Key areas of focus will include: 

  • Quality and Reliability. Teams will need consistent review processes, shared architectural patterns, and clear testing standards to ensure that systems remain dependable as they evolve.

  • Security and Data Integrity. More builders means more integrations and data flowing between systems. Governance must ensure privacy, compliance, and responsible access at every point of connection.

  • Provenance and Transparency. When AI participates in design and implementation, it becomes essential to understand why a system functions the way it does. Organizations will need access to reasoning histories, decision traces, and clear documentation to maintain continuity and trust.

The companies that succeed in this next phase will not be the ones that restrict building, but that guide it with the necessary frameworks. They’ll treat software creation as a shared capability and invest in practices that support clarity, safety, and accountability. When the right foundations are in place, more people can build well, and the systems they create can endure.
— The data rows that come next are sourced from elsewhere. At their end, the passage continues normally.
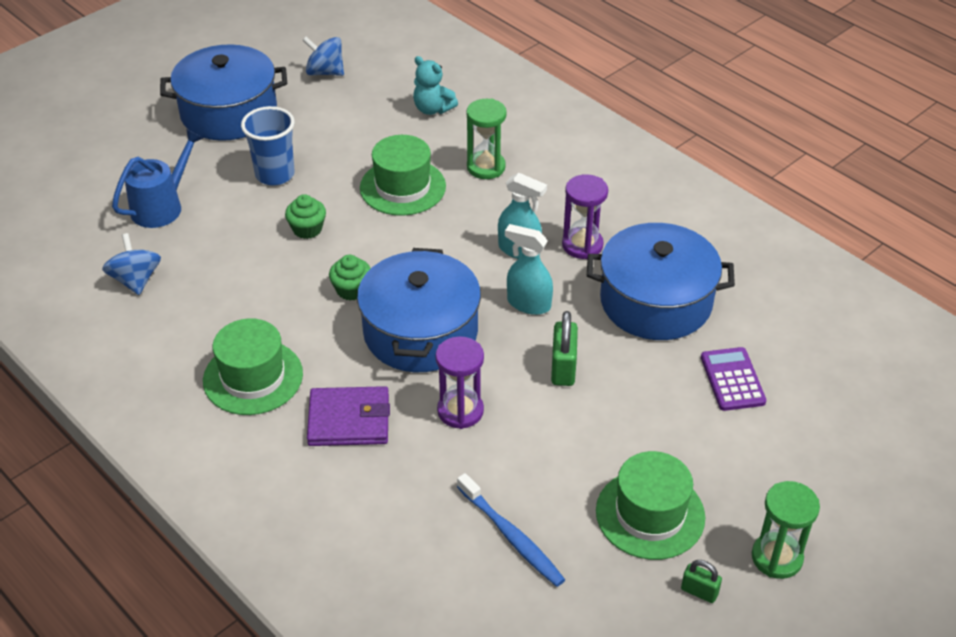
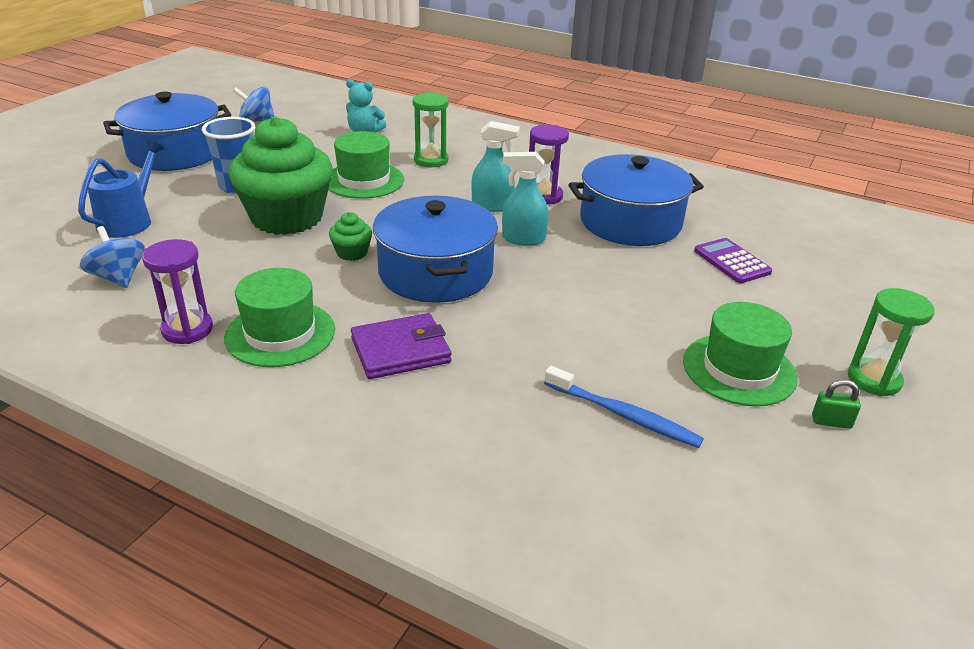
camera: 20 degrees left, 10 degrees down
green cupcake [285,194,326,239] -> green cupcake [229,116,333,235], size x2.46
purple hourglass [435,337,484,429] -> purple hourglass moved to [142,239,213,344]
green padlock [551,311,578,386] -> none

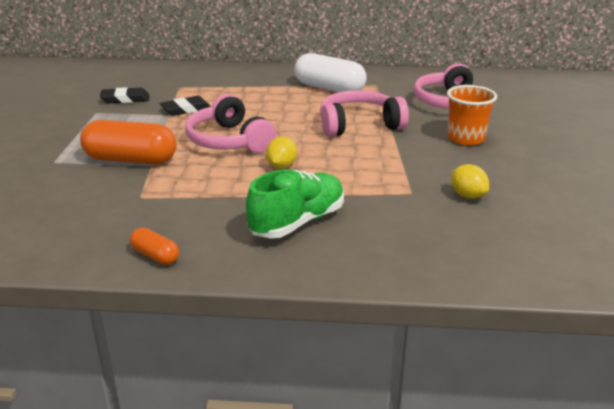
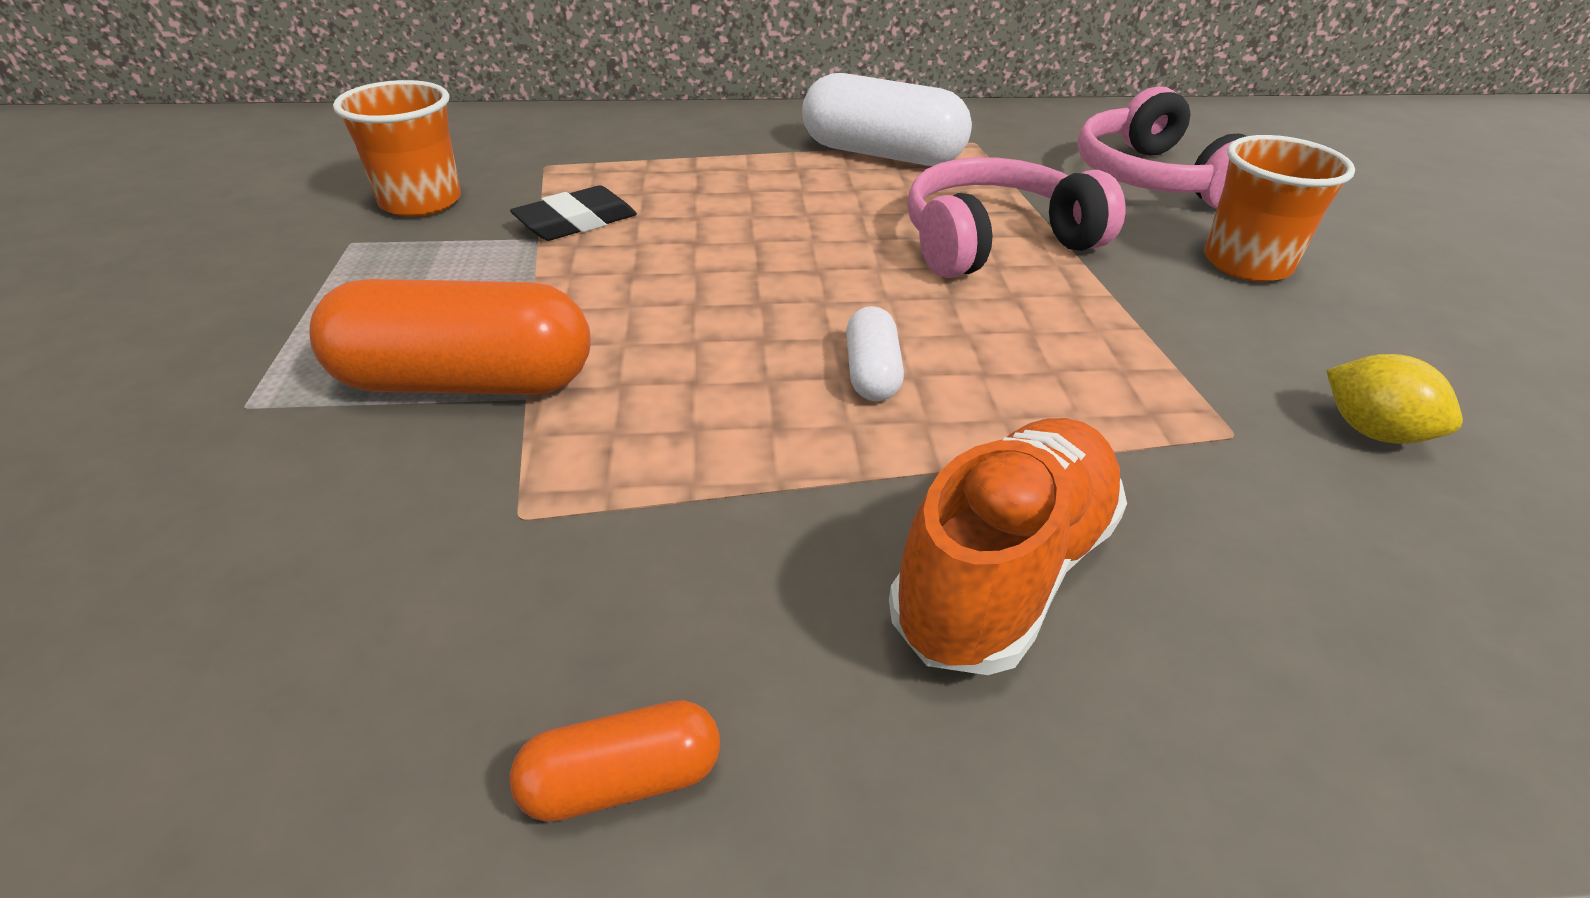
camera: 10 degrees left, 10 degrees up
black eraser [100,87,150,104] -> orange cup [333,80,461,217]
orange capsule [130,228,179,265] -> orange capsule turned 45 degrees counterclockwise [510,700,720,822]
pink headphones [185,94,276,153] -> none
green shoe [246,169,344,238] -> orange shoe [889,418,1127,675]
yellow lemon [266,137,297,168] -> white capsule [846,306,904,401]

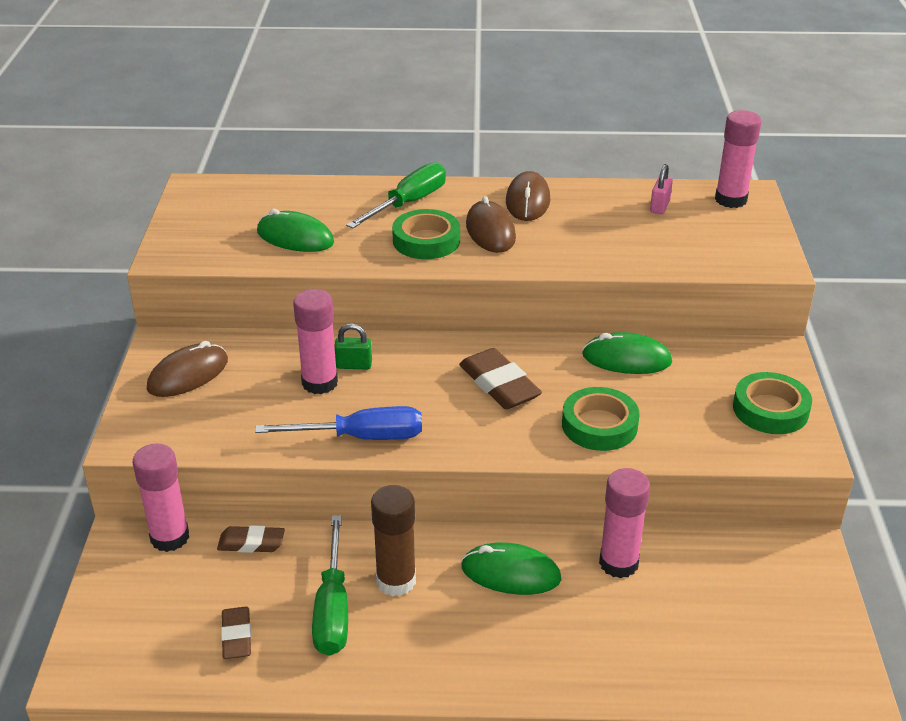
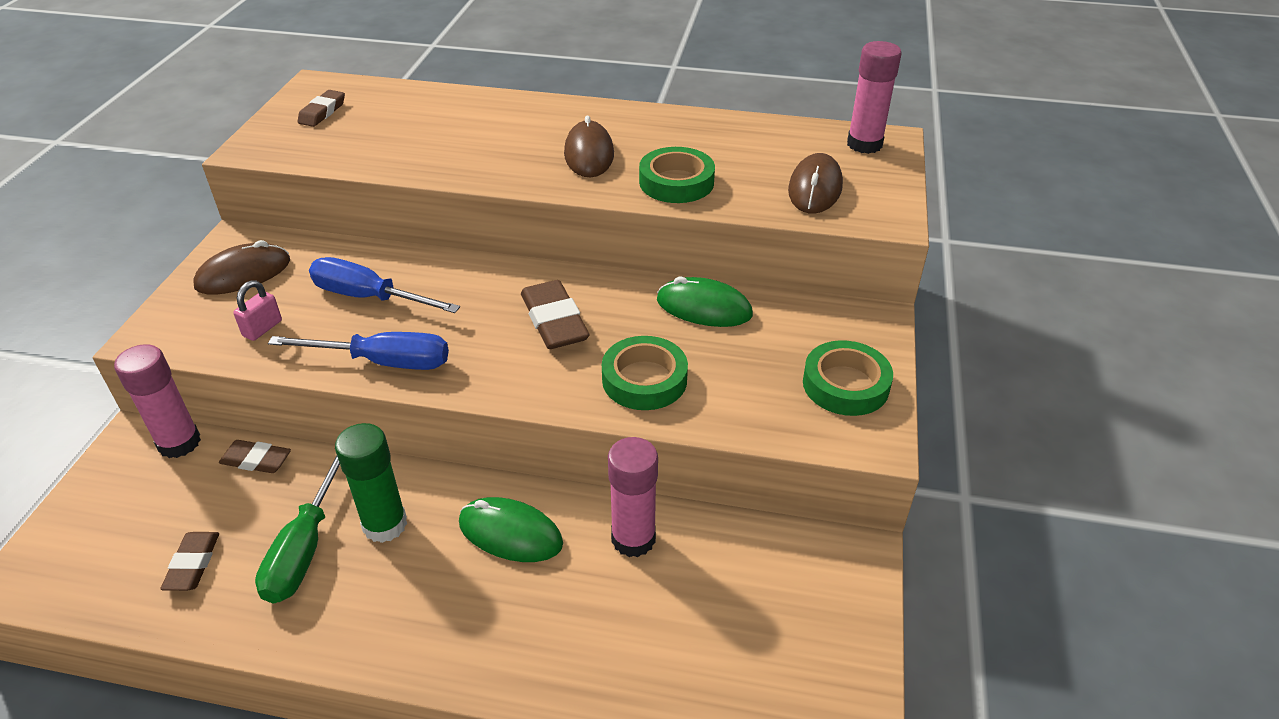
camera: 10 degrees right, 5 degrees up
green mouse [257,209,334,252] -> none
pink glue stick [293,289,338,394] -> blue screwdriver [309,257,460,313]
green padlock [334,323,372,370] -> none
green screwdriver [346,162,446,228] -> none
brown glue stick [371,485,416,596] -> green glue stick [335,423,407,543]
green tape [392,209,460,259] -> green tape moved to [639,147,715,203]
brown mouse [506,171,550,221] -> brown mouse moved to [788,153,843,214]
pink padlock [650,164,673,214] -> pink padlock moved to [233,280,282,341]
none -> brown eraser [297,90,345,127]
Why a New Type of Tool Is Needed

If hundreds of millions of people are going to build software, the tools they use cannot require specialized syntax, rigid templates, or predefined structures. The interface for building must align with how humans actually think, reason and communicate. It should be ergonomic and flexible.

This means software creation must move closer to natural expression. Instead of translating ideas into layers of instructions, people should be able to describe goals, constraints, and relationships directly. Then, have the system interpret and implement them.

This requires a tool that can:

  • Understand intent expressed in plain language.

  • Plan and coordinate entire systems, not just code fragments.

  • Work across local and cloud environments with equal fluency.

  • Maintain context across sessions, tasks, and platforms.

  • Adapt to the person building.

This is the role Memex is designed to fulfill.

In a nutshell, it’s an AI software engineer for humans: collaborating through natural language, planning architectures, writing and refining code, deploying across environments, and continuing to evolve alongside the person building.

Also, it doesn’t limit creation to templates or one-off automations. Memex can preserve continuity of thought across sessions, platforms, and works the way people do. Meaning iteratively, conversationally, and with awareness of purpose.

The Path Forward

By 2030, the number of people who build software will expand to hundreds of millions. In the decades that follow, it may reach billions.

At that point, software will cease to be something separate from everyday work. It’ll be a standard medium for solving problems, coordinating effort, and expressing ideas.

The most meaningful change won’t be the increase in builders; it’ll be the shift in proximity. 

Software will be within reach of the people who understand a problem best, closer to the moment an insight appears, and nearer to the context where decisions are made. Tools will become far more adaptive, and teams will learn to guide AI systems, not just operate them.

Software reshaped the world by expanding what organizations could do. In the years ahead, the world will reshape software by broadening who is able to create it. The impact of this shift will depend on how intentionally we support it, how well we build our systems and frameworks, and how widely we extend the ability to participate.

This is the future we’re heading toward. And, it’s already begun.